The Dwarf Waterdog is a fully aquatic salamander that loves hanging out in slow-moving streams filled with sand and leaves, however, they will live in clear, fast-moving streams as well. Throughout their home range, there are plenty of deep irrigation ditches that provide the perfect slow-moving habitat for our amphibian friend. Interestingly enough, the Dwarf Waterdog is most active during the winter months, which is definitely different than my behaviour. Similarly, these salamanders tend to be nocturnal, so it may be a challenge to find a few specimens for us to study.
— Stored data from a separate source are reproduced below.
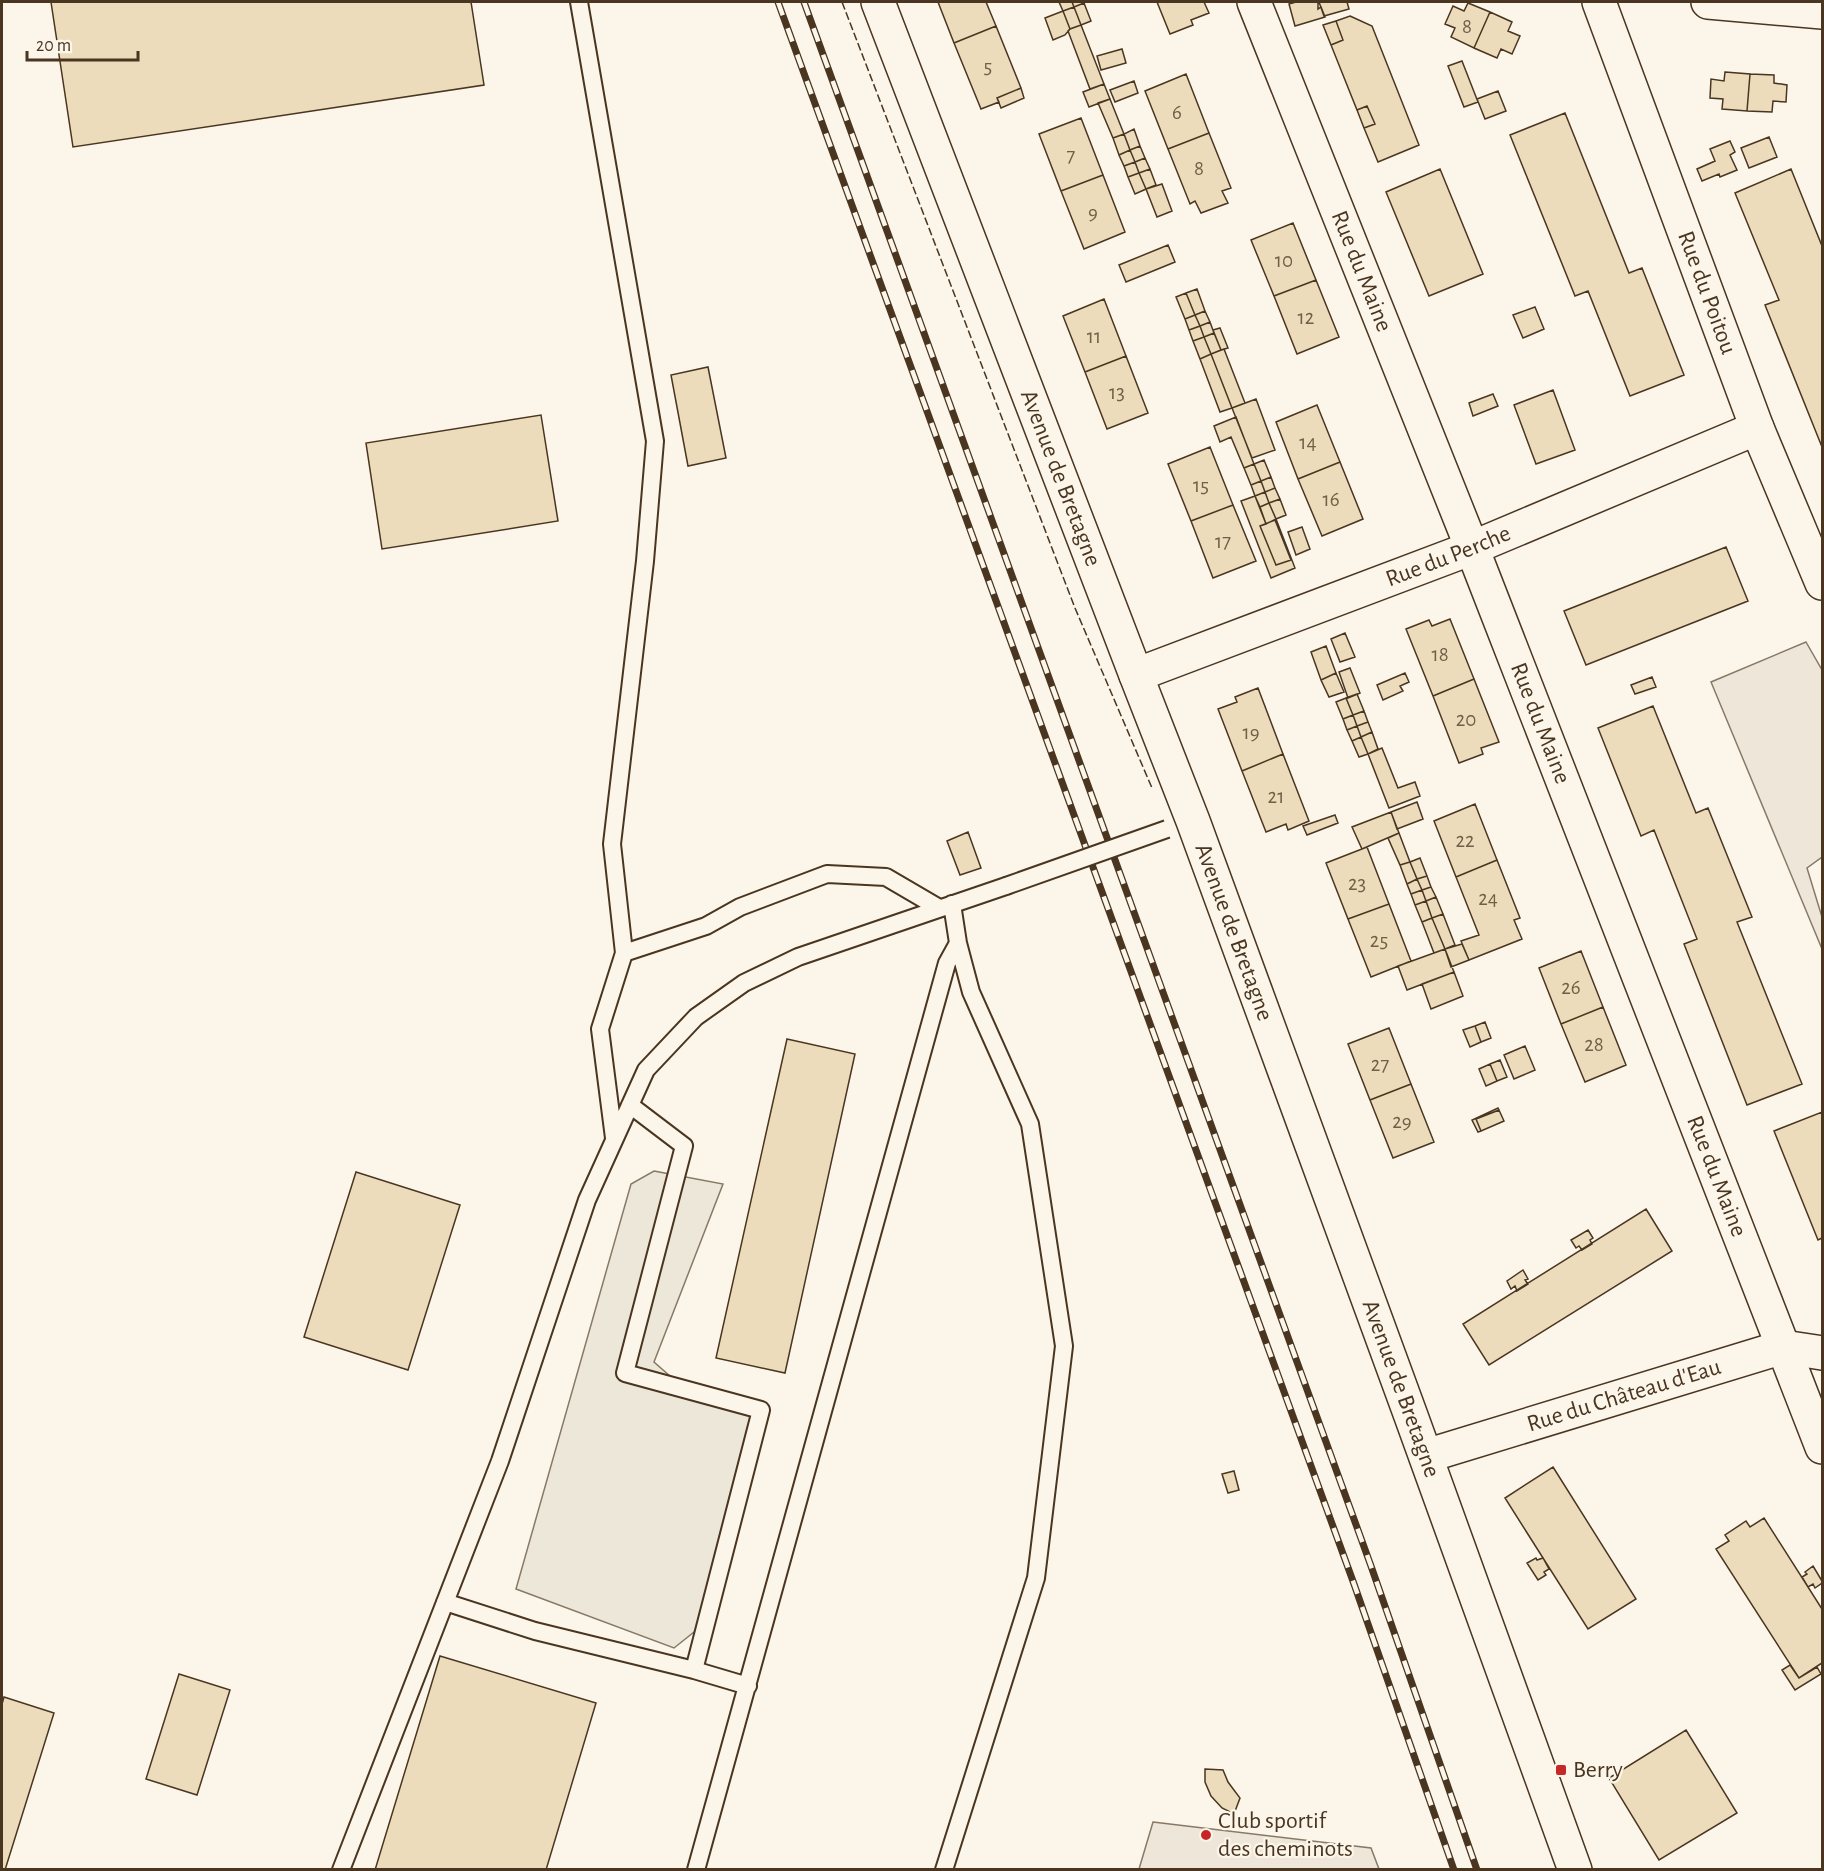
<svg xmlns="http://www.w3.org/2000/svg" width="1824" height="1871" viewBox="0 0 1824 1871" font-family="'Alegreya Sans',sans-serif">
  <rect width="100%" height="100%" fill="#fbf6e9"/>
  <!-- green -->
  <path fill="#ede6d9" stroke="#887966" stroke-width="1.5" d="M1806 642 1822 670V857L1807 868 1822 917V949L1711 682Z
    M1153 1822 1371 1848 1379 1869H1139Z"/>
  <!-- parking -->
  <path fill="#ede7d9" stroke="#887966" stroke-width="1.5" d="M654 1171 723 1184 654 1362 686 1390 760 1414 704 1624 674 1648 516 1589 631 1184Z"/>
  <!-- building -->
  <path fill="#ecdcbc" stroke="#4a3520" stroke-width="1.5" d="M51 2H471L484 85 73 147Z
    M938 2H986L996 26 954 43Z
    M1059 2H1072L1074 7 1063 11Z
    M1072 2H1083L1084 3 1074 7Z
    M1157 2H1204L1209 13 1191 20 1193 25 1170 34Z
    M1296 2H1318V9L1321 7 1325 17 1295 26 1289 4Z
    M1319 2H1347L1349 9 1324 16Z
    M1084 3 1091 21 1081 25 1074 7Z
    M1468 3 1490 12 1474 48 1451 37 1455 28 1445 24 1453 6 1464 11Z
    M1074 7 1081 25 1070 29 1063 11Z
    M1063 11 1070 29 1065 35 1053 40 1045 18Z
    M1490 12 1512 22 1508 31 1520 36 1512 54 1501 49 1497 58 1474 48Z
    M1350 16 1372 26 1419 145 1378 162 1364 128 1375 124 1367 106 1357 110 1331 45 1343 40 1336 21Z
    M1336 21 1343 40 1331 45 1323 25Z
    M1081 25 1104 84 1090 89 1068 31 1070 29Z
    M996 26 1021 88 997 98 999 102 981 109 954 43Z
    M1122 49 1126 63 1101 70 1097 56Z
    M1462 61 1478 102 1464 107 1448 66Z
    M1725 72 1750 74 1747 111 1722 109 1723 99 1710 98 1711 79 1724 81Z
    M1186 74 1209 133 1168 149 1145 91Z
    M1750 74 1774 75V83L1787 85 1786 102 1773 101 1772 112 1747 111Z
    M1134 81 1138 93 1115 102 1110 90Z
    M1104 84 1110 99 1089 107 1083 92Z
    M1021 88 1024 98 1001 108 997 98Z
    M1498 91 1506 111 1485 119 1477 99Z
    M1110 99 1124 134 1113 138 1098 103Z
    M1367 106 1375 124 1364 128 1357 110Z
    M1565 113 1629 273 1642 268 1684 375 1630 396 1588 291 1575 296 1510 135Z
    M1081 118 1103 175 1061 191 1039 134Z
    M1134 129 1140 146 1130 150 1124 134Z
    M1209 133 1231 188 1222 191 1228 203 1201 213 1195 201 1190 204 1168 149Z
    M1124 134 1130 150 1119 155 1113 138Z
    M1769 137 1777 157 1749 168 1741 148Z
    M1730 141 1735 152 1730 155 1737 170 1720 177 1719 174 1702 181 1697 169 1715 161 1710 149Z
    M1140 146 1145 158 1135 162 1130 150Z
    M1130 150 1135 162 1124 166 1119 155Z
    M1145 158 1150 169 1139 173 1135 162Z
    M1135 162 1139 173 1128 177 1124 166Z
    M1150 169 1156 185 1146 189 1139 173Z
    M1440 169 1483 274 1429 296 1386 192Z
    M1791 169 1822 246V447L1765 305 1779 300 1735 193Z
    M1139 173 1146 189 1135 194 1128 177Z
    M1103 175 1125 232 1084 249 1061 191Z
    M1162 184 1172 211 1157 217 1146 189Z
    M1293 223 1316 280 1274 296 1251 240Z
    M1168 245 1175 262 1126 282 1119 265Z
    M1316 280 1339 337 1297 354 1274 296Z
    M1197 289 1205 311 1195 315 1186 293Z
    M1186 293 1195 315 1185 319 1176 297Z
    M1104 299 1126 356 1085 372 1063 316Z
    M1535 307 1544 329 1523 338 1513 315Z
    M1205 311 1210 322 1200 326 1195 315Z
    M1195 315 1200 326 1189 330 1185 319Z
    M1210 322 1214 333 1204 337 1200 326Z
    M1200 326 1204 337 1193 341 1189 330Z
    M1220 328 1228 348 1221 350 1213 330Z
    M1214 333 1221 350 1211 354 1204 337Z
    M1204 337 1211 354 1200 359 1193 341Z
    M1224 349 1245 403 1232 408 1211 354Z
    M1211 354 1232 408 1220 412 1200 359Z
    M1126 356 1148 413 1107 429 1085 372Z
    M708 367 726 458 688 466 671 375Z
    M1553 390 1575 450 1536 464 1514 405Z
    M1493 394 1498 406 1473 416 1469 403Z
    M1256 399 1275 450 1252 458 1232 408Z
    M1317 405 1340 462 1298 479 1276 422Z
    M541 415 558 521 382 549 366 443Z
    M1236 417 1254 464 1244 468 1231 437 1220 442 1214 426Z
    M1210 447 1233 505 1191 521 1168 464Z
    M1264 460 1271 477 1261 481 1254 464Z
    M1340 462 1363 519 1322 536 1298 479Z
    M1254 464 1261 481 1251 485 1244 468Z
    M1271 477 1275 488 1265 492 1261 481Z
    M1261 481 1265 492 1255 496 1251 485Z
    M1275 488 1280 499 1269 503 1265 492Z
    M1265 492 1269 503 1260 507 1255 496Z
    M1255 496 1266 524 1260 526 1276 565 1291 560 1276 519 1295 568 1271 578 1241 501Z
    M1280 499 1286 515 1276 519 1269 503Z
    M1269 503 1276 519 1266 524 1260 507Z
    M1233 505 1256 561 1213 578 1191 521Z
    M1275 520 1291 560 1276 565 1260 526Z
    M1302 527 1310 549 1296 555 1288 532Z
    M1726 547 1748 601 1586 665 1564 611Z
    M1450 619 1474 679 1433 696 1406 629 1429 620 1432 626Z
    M1345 633 1355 657 1340 662 1331 639Z
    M1326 646 1336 673 1321 680 1311 652Z
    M1350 668 1360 693 1348 698 1339 672Z
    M1336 673 1344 692 1329 697 1321 680Z
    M1405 673 1409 682 1400 686 1403 691 1383 700 1377 685Z
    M1652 677 1656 687 1635 694 1631 685Z
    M1474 679 1499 742 1481 748 1483 754 1459 763 1433 696Z
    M1258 688 1283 754 1242 771 1218 709 1237 702 1235 697Z
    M1357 694 1364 711 1353 715 1346 698Z
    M1346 698 1353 715 1343 719 1336 702Z
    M1653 706 1696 813 1708 808 1752 917 1737 922 1802 1084 1747 1105 1684 944 1697 939 1654 830 1641 836 1598 728Z
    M1364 711 1368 722 1357 726 1353 715Z
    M1353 715 1357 726 1347 730 1343 719Z
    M1368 722 1372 732 1361 737 1357 726Z
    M1357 726 1361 737 1352 741 1347 730Z
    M1372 732 1378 749 1368 754 1361 737Z
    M1361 737 1368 754 1359 757 1352 741Z
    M1382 748 1398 788 1415 782 1420 796 1389 808 1368 754Z
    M1283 754 1309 821 1288 830 1286 824 1266 832 1242 771Z
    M1417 802 1423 819 1397 829 1391 812Z
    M1475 804 1497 860 1456 877 1434 821Z
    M1391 812 1399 833 1362 849 1352 827Z
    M1335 815 1338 823 1307 835 1303 826Z
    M968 832 981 868 960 875 947 841Z
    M1399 833 1410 862 1400 865 1388 838Z
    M1367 847 1389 904 1348 919 1326 863Z
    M1420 858 1427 876 1417 879 1410 862Z
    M1497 860 1520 918 1514 920 1522 939 1469 960 1461 941 1479 935 1456 877Z
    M1410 862 1417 879 1407 884 1400 865Z
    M1427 876 1431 887 1422 890 1417 879Z
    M1417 879 1422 890 1411 894 1407 884Z
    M1431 887 1436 897 1426 901 1422 890Z
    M1422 890 1426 901 1415 905 1411 894Z
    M1436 897 1443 914 1432 918 1426 901Z
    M1426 901 1432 918 1422 922 1415 905Z
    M1389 904 1411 961 1371 977 1348 919Z
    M1443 914 1455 945 1445 949 1432 918Z
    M1432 918 1445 949 1434 953 1422 922Z
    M1462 944 1469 960 1451 967 1445 949Z
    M1445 949 1454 972 1407 990 1398 966Z
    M1581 951 1603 1007 1561 1024 1539 968Z
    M1454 972 1463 996 1431 1009 1422 984Z
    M1603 1007 1626 1065 1585 1082 1561 1024Z
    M1485 1022 1491 1038 1481 1042 1475 1026Z
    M1475 1026 1481 1042 1470 1047 1463 1030Z
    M1389 1028 1411 1084 1370 1100 1348 1044Z
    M787 1039 855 1054 785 1373 716 1358Z
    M1525 1046 1535 1070 1514 1079 1504 1055Z
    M1500 1060 1507 1077 1497 1081 1490 1064Z
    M1490 1064 1497 1081 1486 1086 1479 1069Z
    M1411 1084 1434 1142 1393 1158 1370 1100Z
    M1498 1108 1499 1110 1476 1119 1481 1131 1478 1132 1472 1120Z
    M1499 1110 1504 1121 1481 1131 1476 1119Z
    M1822 1112V1238L1818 1240 1774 1131Z
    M356 1172 460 1205 408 1370 304 1337Z
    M1646 1209 1672 1251 1489 1365 1463 1324Z
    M1588 1230 1593 1238 1590 1240 1592 1244 1582 1250 1579 1246 1576 1248 1571 1240Z
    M1523 1270 1528 1279 1525 1280 1528 1284 1517 1291 1515 1286 1511 1289 1507 1281Z
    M1553 1467 1636 1599 1588 1629 1505 1498Z
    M1234 1471 1239 1490 1228 1493 1222 1474Z
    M1764 1518 1822 1609V1663L1799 1678 1716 1549 1729 1541 1725 1535 1746 1521 1750 1527Z
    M1536 1558 1537 1560 1543 1558 1549 1569 1544 1572 1546 1575 1538 1580 1527 1563Z
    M1813 1566 1822 1581V1583L1815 1588 1813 1584 1808 1587 1802 1577 1807 1574 1805 1572Z
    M440 1656 596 1703 546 1870H375Z
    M1790 1665 1799 1678 1817 1667 1821 1674 1795 1690 1782 1670Z
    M179 1674 230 1690 197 1795 146 1779Z
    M4 1697 54 1713 5 1870H2V1704Z
    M1686 1730 1737 1813 1659 1860 1609 1778Z
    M1205 1769 1223 1770 1228 1782 1240 1798 1234 1814 1222 1808 1211 1796 1205 1782Z"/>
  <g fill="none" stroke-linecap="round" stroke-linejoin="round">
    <!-- service casing -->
    <g stroke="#4a3520" stroke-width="20">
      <path id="service" d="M579 2 655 441 645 561 612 844 624 953 600 1029 614 1138
        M624 953 706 926 740 907 827 874 886 877 939 908
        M630 1105 684 1146 625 1373 761 1410 694 1670
        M445 1602 535 1631 694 1670 748 1686
        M341 1870 500 1461 587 1200 646 1070 696 1017 744 983 798 957 1006 886
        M696 1870 947 963 958 943
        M944 1870 1036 1578 1064 1346 1030 1124 971 992 958 943 952 904"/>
    </g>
    <!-- minor casing -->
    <g stroke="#4a3520" stroke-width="36">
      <g id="minor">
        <path id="s1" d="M878 2 1136 675 1193 821 1411 1416 1575 1870"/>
        <path id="s2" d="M1254 2 1472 548 1822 1447"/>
        <path id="s3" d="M1599 2 1757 428 1822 583"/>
        <path d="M1708 2 1822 12"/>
        <path id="s4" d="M1136 675 1472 548 1757 428"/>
        <path id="s5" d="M1426 1456 1783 1347 1822 1353"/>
      </g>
    </g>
    <!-- service -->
    <use href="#service" stroke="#fbf6e9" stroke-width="16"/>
    <!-- minor -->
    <use href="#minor" stroke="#fbf6e9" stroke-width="33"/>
    <!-- rail casing -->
    <g stroke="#4a3520" stroke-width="7">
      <path id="rail" d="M778 2 1354 1584 1454 1870
        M804 2 1371 1566 1477 1870"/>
    </g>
    <!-- rail -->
    <use href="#rail" stroke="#fbf6e9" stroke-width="4.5" stroke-dasharray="14" stroke-linecap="butt"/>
    <!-- service-bridge casing -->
    <g stroke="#4a3520" stroke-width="20" stroke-linecap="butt">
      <path id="service-bridge" d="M1006 886 1167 829"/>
    </g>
    <!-- service-bridge -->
    <use href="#service-bridge" stroke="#fbf6e9" stroke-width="16"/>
    <!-- fence -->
    <path stroke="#4a3520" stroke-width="1.5" stroke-dasharray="8 3" stroke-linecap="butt" d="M842 2 1075 608 1152 788"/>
  </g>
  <!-- markers -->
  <g fill="#c62828" stroke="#fbf6e9" stroke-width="2">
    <rect x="1555" y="1764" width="12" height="12" rx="3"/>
    <circle cx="1206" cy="1835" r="6"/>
  </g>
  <g text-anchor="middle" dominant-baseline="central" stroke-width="4.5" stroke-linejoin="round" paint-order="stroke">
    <!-- number labels -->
    <g font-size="21" fill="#725f47">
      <text x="1467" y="26">8</text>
      <text x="988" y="66">5</text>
      <text x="1177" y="112">6</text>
      <text x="1071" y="155">7</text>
      <text x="1199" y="168">8</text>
      <text x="1093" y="212">9</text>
      <text x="1284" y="260">10</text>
      <text x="1306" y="317">12</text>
      <text x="1094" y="336">11</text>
      <text x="1117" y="392">13</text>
      <text x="1308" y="442">14</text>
      <text x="1201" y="485">15</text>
      <text x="1331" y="499">16</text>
      <text x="1223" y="541">17</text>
      <text x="1440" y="654">18</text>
      <text x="1466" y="719">20</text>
      <text x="1251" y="732">19</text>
      <text x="1276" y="796">21</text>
      <text x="1465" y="840">22</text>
      <text x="1357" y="883">23</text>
      <text x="1488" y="898">24</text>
      <text x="1379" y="940">25</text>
      <text x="1571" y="987">26</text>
      <text x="1594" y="1044">28</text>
      <text x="1380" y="1064">27</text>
      <text x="1402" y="1121">29</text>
    </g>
    <!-- street labels -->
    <g font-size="24" fill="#4a3520" stroke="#fbf6e9">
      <text stroke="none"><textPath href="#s2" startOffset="290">Rue du Maine</textPath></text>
      <text stroke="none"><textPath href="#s3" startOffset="310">Rue du Poitou</textPath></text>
      <text stroke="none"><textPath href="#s1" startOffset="510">Avenue de Bretagne</textPath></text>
      <text stroke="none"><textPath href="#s4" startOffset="334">Rue du Perche</textPath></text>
      <text stroke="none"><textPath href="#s2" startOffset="776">Rue du Maine</textPath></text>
      <text stroke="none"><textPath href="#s1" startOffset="996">Avenue de Bretagne</textPath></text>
      <text stroke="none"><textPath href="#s2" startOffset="1262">Rue du Maine</textPath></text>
      <text stroke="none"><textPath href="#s1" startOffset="1482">Avenue de Bretagne</textPath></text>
      <text stroke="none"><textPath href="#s5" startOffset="207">Rue du Château d'Eau</textPath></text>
    </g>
    <!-- poi labels -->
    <g font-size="24" fill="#4a3520" stroke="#fbf6e9" text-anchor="start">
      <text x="1573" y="1770">Berry</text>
      <text x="1218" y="1821">Club sportif<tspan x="1218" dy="28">des cheminots</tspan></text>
    </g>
  </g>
  <!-- border -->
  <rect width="1824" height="1871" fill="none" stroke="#4a3520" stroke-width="6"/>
  <!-- scale -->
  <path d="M27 51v9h111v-9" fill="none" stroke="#4a3520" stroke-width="3"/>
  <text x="36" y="51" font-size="18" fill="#4a3520" stroke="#fbf6e9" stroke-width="4.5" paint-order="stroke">20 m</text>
</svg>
Okay, so why are they called Dwarf Waterdogs? How small are they? Well, their average length is about 19 cm (7.5″), which doesn’t seem dwarf-like to me. I know plenty of other salamanders that are much smaller than this but weren’t tagged with the dwarf pre-fix, so what gives? Unfortunately, our Waterdog friend here is being compared to other members of its family, Proteidae, which tend to be much larger – about 3 times larger than the Dwarf Waterdog. I guess they are just the runt of the family but I have always found the runt to be just as important as every other member.
Dwarf Waterdog Fast Facts – The Dwarf Waterdog has four-toed feet, a set of large, red, feathery gills and of course the ever-popular flattened tail. Obviously, all of these features allow our amphibian friend to spend the majority of their time in slow (or apparently fast) moving water.
Well, that just about does it for our trip to the United States of America. I hope all of you enjoyed playing around in the streams today and will join me tomorrow for another animal fact. Enjoy the rest of your day.